From the Hungarian of Moritz Jokai.

[MORITZ JOKAI, the most popular of Hungarian writers living, was born at Kormorn, in 1825. His father, who was a lawyer, intended Moritz for the same profession, and at twelve years old the boy began to drive a quill. But his ambition was to be a painter and an author. Often, after office hours, he would write or paint in his own room till day was breaking. His pictures turned out to be failures — though he still makes dashing sketches, full of life and colour — but his writings met with a peculiar stroke of luck. One day his master lighted on a bundle of his papers, looked into them, and was amazed to find his clerk a man of genius. He took the papers to a printer, and had them printed at his own expense. The book caught the public fancy, and Morita, who was now an orphan, took the counsel of his friendly master, and turned from his engrossing to write tales and plays. At the age of twenty-three he married Rosa Laborfabri, the greatest of Hungarian actresses — a step for which his family discarded him, but to which, a year afterwards, he owed his life. The Revolution broke upon the country; Moritz drew his sword to strike a blow for liberty, was present at the surrender of Villagos, was taken prisoner, and was sentenced to be shot.
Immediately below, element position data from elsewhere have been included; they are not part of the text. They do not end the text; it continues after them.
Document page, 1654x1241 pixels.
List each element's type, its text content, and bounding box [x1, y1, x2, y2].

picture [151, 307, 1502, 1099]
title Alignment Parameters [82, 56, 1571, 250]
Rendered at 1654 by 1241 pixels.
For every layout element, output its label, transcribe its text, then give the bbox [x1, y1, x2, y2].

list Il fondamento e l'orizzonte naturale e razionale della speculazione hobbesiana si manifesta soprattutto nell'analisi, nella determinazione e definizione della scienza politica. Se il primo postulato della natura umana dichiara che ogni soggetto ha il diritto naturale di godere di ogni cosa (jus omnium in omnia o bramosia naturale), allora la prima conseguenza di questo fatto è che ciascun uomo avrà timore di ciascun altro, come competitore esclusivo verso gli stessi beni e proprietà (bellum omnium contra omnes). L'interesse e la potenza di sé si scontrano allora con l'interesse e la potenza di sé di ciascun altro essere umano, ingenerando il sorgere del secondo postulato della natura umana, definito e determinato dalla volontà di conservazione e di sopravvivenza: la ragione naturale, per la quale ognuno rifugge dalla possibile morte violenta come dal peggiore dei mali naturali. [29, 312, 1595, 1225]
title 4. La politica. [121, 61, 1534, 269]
On the eve of the execution, his wife arrived from Pesth; she had sold her jewels to raise money, with which she bribed the guards, and the pair escaped into the woods of Buk, where for some time, in danger of their lives, the lurked in caves and slept on heaps of leaves. Thence they stole to Pesth, where they have ever since resided — in summer, in a pretty house, half buried in its vines and looking from a rising ground across the roofs and steeples of the grand old city; in winter, in a house within the town, where Jokai writes among his books and pictures in a room ablaze with flowers. His works amount to some two hundred volumes; indeed, the modern literature of Hungary is almost wholly his creation; and in everything he writes his original and striking gifts are visible, whether it be a novel in five volumes, or the slightest of amusing trifles, like “Barak Hageb and His Wives.”